A year and a half ago, NASA's Curiosity Rover landed on Mars, but it wasn't until recently that it actually took a photo with Earth in sight. (Via NASA)
NASA tweeted the photo Thursday, pointing out the tiny dot it identifies as Earth. Yeah, not exactly breathtaking. (Via Twitter / @MarsCuriosity)
The reason our big blue ball looks smaller than a speck of dust in the picture is because Mars is about 99 million miles away.
But NASA says, "A human observer with normal vision, if standing on Mars, could easily see Earth and the moon as two distinct, bright evening stars."
Curiosity left Earth about eight months before it landed on Mars' surface for a planned mission of 23 months — or one Martian year. (Via NASA)

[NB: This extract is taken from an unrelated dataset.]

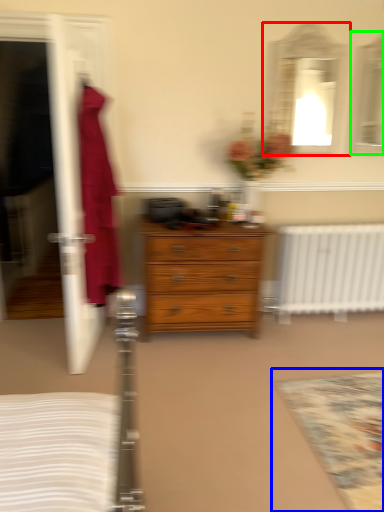
Question: Which is farther away from mirror (highlighted by a red box)? mat (highlighted by a blue box) or mirror (highlighted by a green box)?

Choices:
 (A) mat
 (B) mirror

Answer: (A)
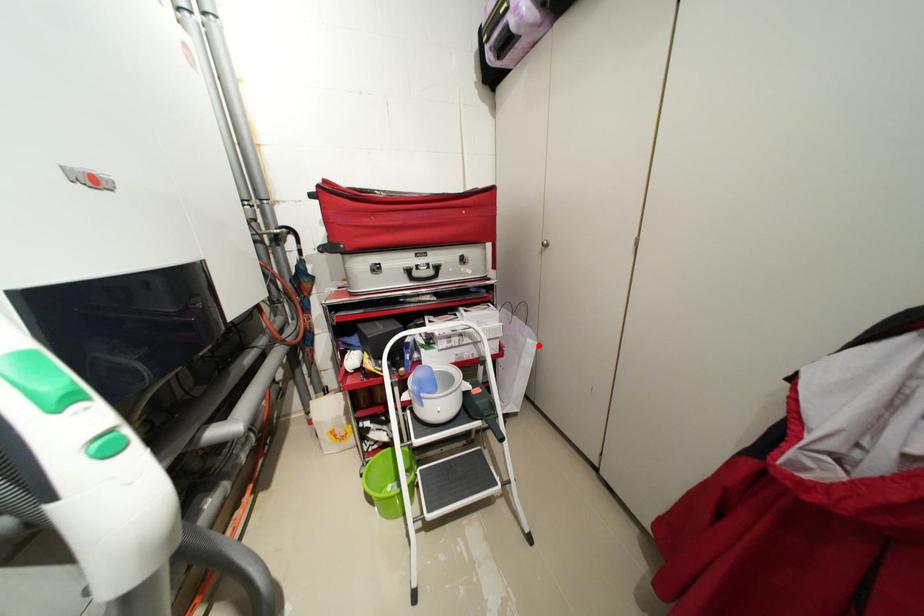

Equipped with 17 cameras, the most on any of NASA's planetary missions, Curiosity's goal is to collect rock and soil samples and take photos to determine the red planet's habitability.
National Geographic reports some of the rover's biggest accomplishments so far have been determining that there was once flowing water on Mars, measuring the radiation levels on the planet and exploring Yellowknife Bay.

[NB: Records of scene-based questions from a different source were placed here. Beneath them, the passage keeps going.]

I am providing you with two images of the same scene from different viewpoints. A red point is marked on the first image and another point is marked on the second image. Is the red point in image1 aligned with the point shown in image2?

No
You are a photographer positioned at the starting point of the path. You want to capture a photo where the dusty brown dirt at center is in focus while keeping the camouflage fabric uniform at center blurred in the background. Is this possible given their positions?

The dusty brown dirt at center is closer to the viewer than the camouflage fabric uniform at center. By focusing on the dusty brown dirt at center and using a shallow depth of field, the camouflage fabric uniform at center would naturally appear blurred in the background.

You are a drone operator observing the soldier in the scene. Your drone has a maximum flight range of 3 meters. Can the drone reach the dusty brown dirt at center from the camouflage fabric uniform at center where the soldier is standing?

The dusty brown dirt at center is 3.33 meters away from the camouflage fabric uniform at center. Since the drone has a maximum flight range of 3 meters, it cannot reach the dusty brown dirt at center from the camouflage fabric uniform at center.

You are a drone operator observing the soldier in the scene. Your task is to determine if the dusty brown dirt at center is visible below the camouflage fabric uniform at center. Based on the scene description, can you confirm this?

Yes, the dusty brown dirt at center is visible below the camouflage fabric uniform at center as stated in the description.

And NASA hopes Curiosity's discoveries will persuade the White House to boost funding after the program saw major budget cuts last year, according to Space.com.
The rover has about 536 sols — or Martian days — left before it heads back to Earth. One sol is about 40 minutes longer than a day on Earth. (Via NASA)
As for Mars' habitability, Curiosity revealed last July at one time the planet had the right atmospheric conditions for the possibility of life.